TASK TO COMPLETE
Please copy each line in the records below that contains the string "рослин".
START RECORD EXCERPTS
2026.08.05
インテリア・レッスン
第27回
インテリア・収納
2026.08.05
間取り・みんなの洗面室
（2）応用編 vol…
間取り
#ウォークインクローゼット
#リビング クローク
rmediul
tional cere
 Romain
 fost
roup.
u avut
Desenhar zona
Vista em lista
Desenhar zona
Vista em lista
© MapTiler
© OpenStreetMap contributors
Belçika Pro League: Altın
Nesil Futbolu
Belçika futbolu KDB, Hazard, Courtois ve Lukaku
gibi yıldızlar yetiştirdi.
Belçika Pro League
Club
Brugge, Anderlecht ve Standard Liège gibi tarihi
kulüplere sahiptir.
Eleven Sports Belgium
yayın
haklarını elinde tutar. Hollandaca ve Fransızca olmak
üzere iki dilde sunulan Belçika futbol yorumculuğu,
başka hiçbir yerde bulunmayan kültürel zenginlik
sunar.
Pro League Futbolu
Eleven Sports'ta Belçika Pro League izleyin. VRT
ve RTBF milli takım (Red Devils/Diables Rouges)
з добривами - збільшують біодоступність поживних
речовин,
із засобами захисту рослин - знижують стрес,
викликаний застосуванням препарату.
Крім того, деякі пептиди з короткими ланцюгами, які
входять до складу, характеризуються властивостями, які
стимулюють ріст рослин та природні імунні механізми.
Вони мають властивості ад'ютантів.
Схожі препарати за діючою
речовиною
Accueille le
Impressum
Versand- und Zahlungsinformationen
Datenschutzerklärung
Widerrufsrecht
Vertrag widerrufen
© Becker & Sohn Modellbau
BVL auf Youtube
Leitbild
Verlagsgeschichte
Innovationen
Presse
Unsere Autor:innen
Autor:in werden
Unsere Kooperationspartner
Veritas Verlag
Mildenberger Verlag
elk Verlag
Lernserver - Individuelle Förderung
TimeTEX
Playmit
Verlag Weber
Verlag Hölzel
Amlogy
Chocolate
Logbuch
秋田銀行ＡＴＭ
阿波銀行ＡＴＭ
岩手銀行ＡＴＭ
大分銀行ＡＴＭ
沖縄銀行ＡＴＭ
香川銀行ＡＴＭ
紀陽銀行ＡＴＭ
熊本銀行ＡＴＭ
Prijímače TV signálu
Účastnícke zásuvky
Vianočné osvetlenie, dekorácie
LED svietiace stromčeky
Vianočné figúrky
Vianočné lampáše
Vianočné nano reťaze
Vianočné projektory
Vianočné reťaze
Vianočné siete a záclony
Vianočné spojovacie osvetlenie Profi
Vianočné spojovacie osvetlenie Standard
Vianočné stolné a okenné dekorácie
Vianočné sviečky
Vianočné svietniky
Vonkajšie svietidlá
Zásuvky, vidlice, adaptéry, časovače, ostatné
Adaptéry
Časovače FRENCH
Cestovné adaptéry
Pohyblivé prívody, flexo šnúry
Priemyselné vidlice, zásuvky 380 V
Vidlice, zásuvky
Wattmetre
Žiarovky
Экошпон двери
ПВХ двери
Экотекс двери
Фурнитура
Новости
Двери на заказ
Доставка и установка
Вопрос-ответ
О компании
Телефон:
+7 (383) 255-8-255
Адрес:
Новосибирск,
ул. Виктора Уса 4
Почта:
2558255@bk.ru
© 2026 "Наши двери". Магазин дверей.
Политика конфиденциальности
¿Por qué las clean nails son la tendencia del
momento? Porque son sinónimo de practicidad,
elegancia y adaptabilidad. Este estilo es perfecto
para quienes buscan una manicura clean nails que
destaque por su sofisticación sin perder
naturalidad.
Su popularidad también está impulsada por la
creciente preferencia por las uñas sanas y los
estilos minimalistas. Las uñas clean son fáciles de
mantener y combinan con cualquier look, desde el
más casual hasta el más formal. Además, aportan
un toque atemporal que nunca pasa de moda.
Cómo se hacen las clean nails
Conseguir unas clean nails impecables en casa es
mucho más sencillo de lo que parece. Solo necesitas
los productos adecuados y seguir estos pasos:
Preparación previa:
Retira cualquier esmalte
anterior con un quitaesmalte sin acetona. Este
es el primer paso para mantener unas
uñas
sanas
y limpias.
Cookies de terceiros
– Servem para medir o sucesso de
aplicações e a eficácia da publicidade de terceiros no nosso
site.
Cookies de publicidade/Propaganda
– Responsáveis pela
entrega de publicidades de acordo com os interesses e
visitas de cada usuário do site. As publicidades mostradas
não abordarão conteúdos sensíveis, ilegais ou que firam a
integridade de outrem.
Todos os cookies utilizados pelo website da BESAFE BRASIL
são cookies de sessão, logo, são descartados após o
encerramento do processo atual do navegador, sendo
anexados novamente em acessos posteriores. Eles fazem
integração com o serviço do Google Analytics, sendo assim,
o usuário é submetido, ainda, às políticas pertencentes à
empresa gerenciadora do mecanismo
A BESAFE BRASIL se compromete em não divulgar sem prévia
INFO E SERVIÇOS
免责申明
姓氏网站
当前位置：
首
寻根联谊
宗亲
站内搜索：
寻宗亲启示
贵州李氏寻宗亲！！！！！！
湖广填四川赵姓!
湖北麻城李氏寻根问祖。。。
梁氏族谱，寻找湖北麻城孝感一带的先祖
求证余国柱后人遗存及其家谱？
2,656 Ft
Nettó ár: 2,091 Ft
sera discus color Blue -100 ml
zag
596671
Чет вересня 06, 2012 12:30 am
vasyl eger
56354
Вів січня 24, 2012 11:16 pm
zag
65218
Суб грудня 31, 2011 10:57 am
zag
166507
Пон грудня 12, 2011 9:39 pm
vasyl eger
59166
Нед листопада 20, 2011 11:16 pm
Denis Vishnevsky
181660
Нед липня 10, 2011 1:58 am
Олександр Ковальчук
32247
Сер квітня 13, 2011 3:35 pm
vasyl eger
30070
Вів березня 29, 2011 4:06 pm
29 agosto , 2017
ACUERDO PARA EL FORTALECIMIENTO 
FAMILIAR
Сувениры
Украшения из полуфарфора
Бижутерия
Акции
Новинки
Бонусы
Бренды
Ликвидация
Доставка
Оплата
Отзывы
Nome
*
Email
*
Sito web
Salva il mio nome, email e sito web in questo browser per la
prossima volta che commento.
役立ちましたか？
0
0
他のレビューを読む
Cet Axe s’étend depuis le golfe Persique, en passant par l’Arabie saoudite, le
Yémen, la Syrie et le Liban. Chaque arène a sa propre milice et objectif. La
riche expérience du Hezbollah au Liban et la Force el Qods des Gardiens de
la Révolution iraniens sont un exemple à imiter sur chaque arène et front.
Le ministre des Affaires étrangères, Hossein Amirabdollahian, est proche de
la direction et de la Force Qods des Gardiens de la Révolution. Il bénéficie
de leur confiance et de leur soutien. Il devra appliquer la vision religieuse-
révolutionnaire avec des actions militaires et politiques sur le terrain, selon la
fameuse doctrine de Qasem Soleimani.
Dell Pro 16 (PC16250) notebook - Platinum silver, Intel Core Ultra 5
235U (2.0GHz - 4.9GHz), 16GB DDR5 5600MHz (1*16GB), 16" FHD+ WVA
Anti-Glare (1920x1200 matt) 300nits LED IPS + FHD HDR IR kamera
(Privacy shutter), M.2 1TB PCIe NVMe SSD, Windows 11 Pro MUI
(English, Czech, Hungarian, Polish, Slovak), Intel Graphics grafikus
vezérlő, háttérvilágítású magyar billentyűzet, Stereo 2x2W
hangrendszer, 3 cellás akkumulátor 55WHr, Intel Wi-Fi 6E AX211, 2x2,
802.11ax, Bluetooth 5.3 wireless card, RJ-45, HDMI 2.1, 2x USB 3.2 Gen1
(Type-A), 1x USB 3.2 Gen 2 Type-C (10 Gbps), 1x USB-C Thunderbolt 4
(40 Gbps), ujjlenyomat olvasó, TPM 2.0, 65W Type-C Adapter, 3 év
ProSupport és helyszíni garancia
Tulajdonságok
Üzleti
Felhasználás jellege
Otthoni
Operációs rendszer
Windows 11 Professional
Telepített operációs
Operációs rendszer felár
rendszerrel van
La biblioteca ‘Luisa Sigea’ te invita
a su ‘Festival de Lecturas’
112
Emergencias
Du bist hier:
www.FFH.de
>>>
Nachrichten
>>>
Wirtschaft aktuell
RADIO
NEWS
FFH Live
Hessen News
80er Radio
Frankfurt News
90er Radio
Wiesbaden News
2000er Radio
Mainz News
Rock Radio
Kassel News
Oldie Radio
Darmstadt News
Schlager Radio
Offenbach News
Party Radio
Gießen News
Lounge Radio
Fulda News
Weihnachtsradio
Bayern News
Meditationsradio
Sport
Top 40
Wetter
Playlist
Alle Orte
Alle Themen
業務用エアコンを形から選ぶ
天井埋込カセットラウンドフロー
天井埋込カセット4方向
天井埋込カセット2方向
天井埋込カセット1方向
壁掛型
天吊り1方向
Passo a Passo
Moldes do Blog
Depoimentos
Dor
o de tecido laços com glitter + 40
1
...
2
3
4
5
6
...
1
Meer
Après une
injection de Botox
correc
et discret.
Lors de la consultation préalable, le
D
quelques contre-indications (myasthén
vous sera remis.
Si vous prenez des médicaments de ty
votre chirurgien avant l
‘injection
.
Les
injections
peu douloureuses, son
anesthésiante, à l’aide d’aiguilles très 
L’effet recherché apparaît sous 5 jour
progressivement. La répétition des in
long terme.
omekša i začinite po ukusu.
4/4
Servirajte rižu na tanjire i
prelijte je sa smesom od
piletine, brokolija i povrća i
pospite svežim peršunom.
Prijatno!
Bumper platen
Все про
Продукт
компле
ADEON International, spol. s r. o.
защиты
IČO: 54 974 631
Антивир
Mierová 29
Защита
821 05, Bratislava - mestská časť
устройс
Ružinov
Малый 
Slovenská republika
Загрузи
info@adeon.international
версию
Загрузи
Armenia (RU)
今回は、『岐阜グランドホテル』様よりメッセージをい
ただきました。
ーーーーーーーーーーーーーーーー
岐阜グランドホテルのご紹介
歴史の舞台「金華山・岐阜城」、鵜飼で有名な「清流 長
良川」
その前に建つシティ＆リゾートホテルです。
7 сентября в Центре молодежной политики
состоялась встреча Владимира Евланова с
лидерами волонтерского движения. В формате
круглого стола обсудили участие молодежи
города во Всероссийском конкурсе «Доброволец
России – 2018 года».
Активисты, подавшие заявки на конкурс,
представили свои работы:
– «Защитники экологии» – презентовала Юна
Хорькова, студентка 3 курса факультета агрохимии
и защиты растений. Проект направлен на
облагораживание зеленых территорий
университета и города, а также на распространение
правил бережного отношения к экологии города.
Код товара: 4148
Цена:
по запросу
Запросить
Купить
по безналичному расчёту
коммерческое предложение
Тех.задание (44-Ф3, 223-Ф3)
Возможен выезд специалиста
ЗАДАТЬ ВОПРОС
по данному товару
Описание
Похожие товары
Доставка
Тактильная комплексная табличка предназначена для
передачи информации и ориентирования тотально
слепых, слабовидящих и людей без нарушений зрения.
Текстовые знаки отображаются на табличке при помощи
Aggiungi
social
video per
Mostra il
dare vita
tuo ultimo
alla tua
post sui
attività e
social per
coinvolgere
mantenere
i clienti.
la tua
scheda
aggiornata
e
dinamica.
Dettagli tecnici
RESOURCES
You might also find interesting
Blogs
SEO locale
END RECORD EXCERPTS
EXERCISE RESULT
із засобами захисту рослин - знижують стрес,
стимулюють ріст рослин та природні імунні механізми.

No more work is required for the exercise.